Quantum computers are also seen as a threat. With exponentially higher processing power, quantum computers could not only cause disruption to cryptography, but also unlock various sorts of secrets starting from smart home appliances to sophisticated national security systems (NSS), which protect classified or other sensitive data. With quantum computing adoption those systems would be susceptible to attack (Source: FederalNewsNetwork). The other risk areas posed by quantum computers include personal financial or health records, confidential research projects, intellectual property, classified government intelligence, cause interruption of the strong codes in widespread use around the internet (Source: Analytics Insight). It's why US National Institute of Standards and Technology (NIST) is racing to standardize new post-quantum cryptographic solutions, so businesses can get a trusted safety net in place before the threat materializes.


Image source: Airbus


Within an industry like aviation, a quantum-empowered hacker would have the ability to forge the signature of a software update, push that update to a specific engine part, and then use that to alter the operations of the aircraft. Medical devices like pacemakers would be vulnerable to the same kind of attack, as would connected cars whose software is regularly updated from the cloud (Source: Helpnetsecurity).

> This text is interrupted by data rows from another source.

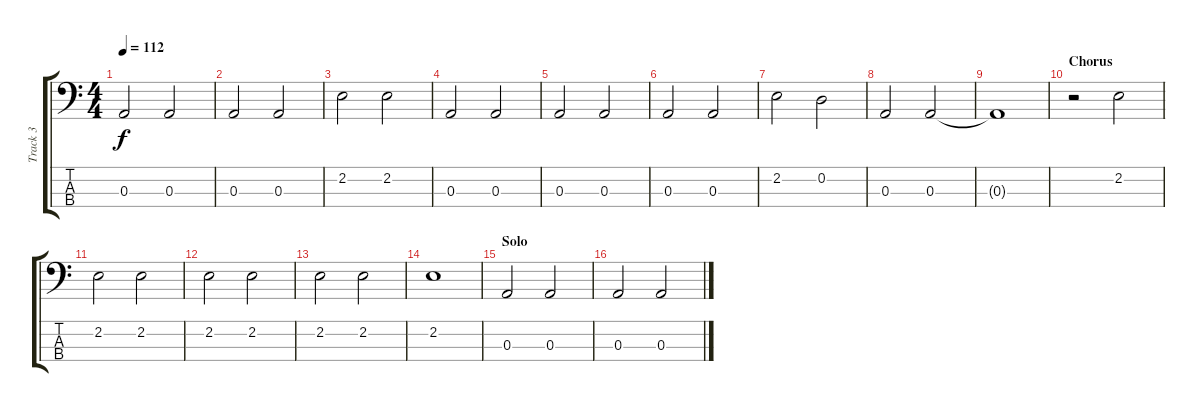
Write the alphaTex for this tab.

\track ("Track 3" "Track 3") {instrument electricbassfinger}
\staff {score tabs}
\tuning (G2 D2 A1 E1) {hide}
\ts (4 4)
\tempo 112
\clef f4
\ks c
0.3.2{dy f} 0.3.2 |
0.3.2 0.3.2 |
2.2.2 2.2.2 |
0.3.2 0.3.2 |
0.3.2 0.3.2 |
0.3.2 0.3.2 |
2.2.2 0.2.2 |
0.3.2 0.3.2 |
0.3{t}.1 |
\section ("" "Chorus")
r.2 2.2.2 |
2.2.2 2.2.2 |
2.2.2 2.2.2 |
2.2.2 2.2.2 |
2.2.1 |
\section ("" "Solo")
0.3.2 0.3.2 |
0.3.2 0.3.2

While commercial applications of quantum computing are years away, to help the industry accelerate the pathway to quantum advantage and perform like they have a team of experts, Q-CTRL, for example, offers BOULDER OPAL, a software building solution (Source: Q-CTRL). In the meantime Qiskit lets developers conduct explorations on IBM's Quantum Experience using a Python interface (Source: Qiskit.org). There are number of alternative solutions available today.


Although some researchers suggest that an error-resistant quantum computer is decades away, the other groups of quantum computing researchers are confident that their quantum 'verification protocol' that enables quantum calculations to be simulated and verified on a classical computer will help to speed up the process (Source: ZDnet).


After reading hundreds of articles and books on quantum computing, I personally see an analogy of quantum mechanics in drug discovery being similarly adopted for Threat Modelling, Threat Intelligence, Cyber Incident Planning, predictive analytics of security posture and other useful business cases to help create a cyber resilient future.